Excerpts from a dataset
-- Opening Marker --

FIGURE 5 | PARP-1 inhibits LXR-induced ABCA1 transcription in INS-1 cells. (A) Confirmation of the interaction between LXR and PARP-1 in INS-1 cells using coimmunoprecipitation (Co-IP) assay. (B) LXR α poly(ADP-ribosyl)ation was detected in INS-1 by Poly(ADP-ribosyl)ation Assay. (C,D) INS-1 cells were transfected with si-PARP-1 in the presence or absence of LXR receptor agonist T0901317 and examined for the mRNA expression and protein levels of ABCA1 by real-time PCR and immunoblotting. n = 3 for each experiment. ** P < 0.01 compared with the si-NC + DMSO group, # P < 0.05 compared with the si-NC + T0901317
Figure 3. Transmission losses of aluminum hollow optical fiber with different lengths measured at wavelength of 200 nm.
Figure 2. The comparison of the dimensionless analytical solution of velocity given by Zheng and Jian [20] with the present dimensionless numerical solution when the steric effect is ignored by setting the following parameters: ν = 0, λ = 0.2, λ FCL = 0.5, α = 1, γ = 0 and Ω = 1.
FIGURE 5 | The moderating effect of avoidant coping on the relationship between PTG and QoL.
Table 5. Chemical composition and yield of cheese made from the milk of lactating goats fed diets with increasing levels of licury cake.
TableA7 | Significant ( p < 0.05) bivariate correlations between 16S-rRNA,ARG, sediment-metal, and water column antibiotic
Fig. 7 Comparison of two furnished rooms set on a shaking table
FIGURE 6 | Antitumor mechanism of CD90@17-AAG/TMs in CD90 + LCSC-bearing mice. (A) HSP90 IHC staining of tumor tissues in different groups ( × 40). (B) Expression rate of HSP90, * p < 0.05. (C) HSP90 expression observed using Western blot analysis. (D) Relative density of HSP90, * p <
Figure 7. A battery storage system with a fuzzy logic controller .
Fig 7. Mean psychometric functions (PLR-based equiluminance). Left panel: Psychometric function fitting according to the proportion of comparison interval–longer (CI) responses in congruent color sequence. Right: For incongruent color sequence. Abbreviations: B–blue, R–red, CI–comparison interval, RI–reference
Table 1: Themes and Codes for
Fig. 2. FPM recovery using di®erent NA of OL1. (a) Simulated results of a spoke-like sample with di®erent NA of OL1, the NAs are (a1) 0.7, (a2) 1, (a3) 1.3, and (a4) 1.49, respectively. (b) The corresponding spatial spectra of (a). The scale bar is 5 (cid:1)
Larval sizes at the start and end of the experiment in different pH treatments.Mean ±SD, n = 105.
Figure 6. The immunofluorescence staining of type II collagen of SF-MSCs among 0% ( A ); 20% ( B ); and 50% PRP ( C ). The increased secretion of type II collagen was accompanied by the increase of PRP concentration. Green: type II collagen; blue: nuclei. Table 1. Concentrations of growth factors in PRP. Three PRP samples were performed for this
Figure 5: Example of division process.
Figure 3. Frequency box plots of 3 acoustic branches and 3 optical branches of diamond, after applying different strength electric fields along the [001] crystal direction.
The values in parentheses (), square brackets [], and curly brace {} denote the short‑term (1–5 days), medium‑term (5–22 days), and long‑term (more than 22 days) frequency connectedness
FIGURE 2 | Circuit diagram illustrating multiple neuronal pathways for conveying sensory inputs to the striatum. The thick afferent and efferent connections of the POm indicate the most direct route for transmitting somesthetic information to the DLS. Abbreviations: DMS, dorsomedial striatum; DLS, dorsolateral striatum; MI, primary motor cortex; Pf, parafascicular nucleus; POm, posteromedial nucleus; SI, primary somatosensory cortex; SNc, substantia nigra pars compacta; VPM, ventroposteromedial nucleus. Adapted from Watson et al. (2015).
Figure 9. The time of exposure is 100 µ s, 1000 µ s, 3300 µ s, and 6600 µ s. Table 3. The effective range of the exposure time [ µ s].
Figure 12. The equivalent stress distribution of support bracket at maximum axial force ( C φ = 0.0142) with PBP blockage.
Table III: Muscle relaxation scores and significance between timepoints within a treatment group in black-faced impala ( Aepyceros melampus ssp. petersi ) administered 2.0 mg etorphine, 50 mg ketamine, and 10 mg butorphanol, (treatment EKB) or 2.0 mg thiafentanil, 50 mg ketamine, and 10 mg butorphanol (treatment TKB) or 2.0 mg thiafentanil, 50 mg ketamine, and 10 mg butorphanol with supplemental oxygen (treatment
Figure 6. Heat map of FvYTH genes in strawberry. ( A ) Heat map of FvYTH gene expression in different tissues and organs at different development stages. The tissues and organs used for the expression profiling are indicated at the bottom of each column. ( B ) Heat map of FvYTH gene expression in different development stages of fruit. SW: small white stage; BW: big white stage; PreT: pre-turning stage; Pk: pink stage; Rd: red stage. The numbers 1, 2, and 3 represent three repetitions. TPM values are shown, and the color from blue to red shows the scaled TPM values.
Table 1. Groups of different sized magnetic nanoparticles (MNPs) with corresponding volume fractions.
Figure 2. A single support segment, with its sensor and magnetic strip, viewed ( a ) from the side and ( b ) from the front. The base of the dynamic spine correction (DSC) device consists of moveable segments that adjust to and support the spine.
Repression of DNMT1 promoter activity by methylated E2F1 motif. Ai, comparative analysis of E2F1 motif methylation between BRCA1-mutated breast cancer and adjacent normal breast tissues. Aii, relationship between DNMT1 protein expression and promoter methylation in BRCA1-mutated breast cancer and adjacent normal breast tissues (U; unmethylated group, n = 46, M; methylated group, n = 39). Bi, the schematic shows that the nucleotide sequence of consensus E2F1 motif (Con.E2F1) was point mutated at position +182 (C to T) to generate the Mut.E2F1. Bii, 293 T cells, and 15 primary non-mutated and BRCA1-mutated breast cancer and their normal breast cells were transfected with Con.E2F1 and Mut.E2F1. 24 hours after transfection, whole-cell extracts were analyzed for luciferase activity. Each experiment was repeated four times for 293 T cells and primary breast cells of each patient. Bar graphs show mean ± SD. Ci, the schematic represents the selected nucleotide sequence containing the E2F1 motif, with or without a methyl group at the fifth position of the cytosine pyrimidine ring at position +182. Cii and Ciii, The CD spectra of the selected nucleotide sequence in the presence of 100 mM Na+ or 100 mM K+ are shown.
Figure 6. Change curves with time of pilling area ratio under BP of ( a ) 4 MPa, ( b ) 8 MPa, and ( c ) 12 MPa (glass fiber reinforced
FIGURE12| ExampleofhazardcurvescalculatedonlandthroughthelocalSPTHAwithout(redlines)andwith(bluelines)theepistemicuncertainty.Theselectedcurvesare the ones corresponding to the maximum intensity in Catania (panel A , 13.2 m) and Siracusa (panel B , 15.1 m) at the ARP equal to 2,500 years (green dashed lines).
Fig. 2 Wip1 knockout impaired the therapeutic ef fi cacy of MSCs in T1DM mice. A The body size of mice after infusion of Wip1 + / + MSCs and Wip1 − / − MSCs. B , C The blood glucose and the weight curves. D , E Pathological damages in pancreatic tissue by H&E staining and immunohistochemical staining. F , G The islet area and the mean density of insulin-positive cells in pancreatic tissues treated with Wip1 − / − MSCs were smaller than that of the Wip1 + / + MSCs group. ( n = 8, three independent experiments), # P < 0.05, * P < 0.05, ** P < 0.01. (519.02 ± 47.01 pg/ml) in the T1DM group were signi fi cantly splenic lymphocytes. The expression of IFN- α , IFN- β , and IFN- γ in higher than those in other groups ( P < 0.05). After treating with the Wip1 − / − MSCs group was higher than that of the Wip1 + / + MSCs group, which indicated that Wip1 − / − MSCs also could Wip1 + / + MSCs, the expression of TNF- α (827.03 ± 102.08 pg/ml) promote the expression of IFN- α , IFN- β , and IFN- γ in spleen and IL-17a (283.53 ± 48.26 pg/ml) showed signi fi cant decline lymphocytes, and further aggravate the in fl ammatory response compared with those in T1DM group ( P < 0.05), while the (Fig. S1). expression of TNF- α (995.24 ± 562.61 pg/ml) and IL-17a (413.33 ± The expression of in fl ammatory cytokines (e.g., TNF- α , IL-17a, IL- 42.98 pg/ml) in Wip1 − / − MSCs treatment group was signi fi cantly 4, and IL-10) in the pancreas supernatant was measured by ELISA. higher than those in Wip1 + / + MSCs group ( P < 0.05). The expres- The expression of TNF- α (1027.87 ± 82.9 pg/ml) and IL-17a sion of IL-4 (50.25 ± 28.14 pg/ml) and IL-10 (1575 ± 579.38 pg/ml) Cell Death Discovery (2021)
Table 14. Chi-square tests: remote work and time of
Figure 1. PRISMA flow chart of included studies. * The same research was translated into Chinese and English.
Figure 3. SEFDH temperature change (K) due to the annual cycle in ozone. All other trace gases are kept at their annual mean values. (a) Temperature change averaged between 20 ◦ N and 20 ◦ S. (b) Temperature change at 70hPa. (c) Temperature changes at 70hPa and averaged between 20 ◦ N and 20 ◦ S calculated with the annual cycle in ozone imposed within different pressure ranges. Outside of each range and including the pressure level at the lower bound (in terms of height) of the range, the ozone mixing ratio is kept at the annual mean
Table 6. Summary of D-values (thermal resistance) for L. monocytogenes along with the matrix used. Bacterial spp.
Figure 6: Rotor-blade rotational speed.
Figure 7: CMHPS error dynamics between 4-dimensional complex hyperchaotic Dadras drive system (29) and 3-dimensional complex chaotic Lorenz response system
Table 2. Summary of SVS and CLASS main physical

-- Closing Marker --

* **WHAT IS EXPECTED**
Each line carrying the string "range" should be copied out from the entries.

* **ANSWER TO THE PROBLEM**
Figure 9. The time of exposure is 100 µ s, 1000 µ s, 3300 µ s, and 6600 µ s. Table 3. The effective range of the exposure time [ µ s].
Figure 3. SEFDH temperature change (K) due to the annual cycle in ozone. All other trace gases are kept at their annual mean values. (a) Temperature change averaged between 20 ◦ N and 20 ◦ S. (b) Temperature change at 70hPa. (c) Temperature changes at 70hPa and averaged between 20 ◦ N and 20 ◦ S calculated with the annual cycle in ozone imposed within different pressure ranges. Outside of each range and including the pressure level at the lower bound (in terms of height) of the range, the ozone mixing ratio is kept at the annual mean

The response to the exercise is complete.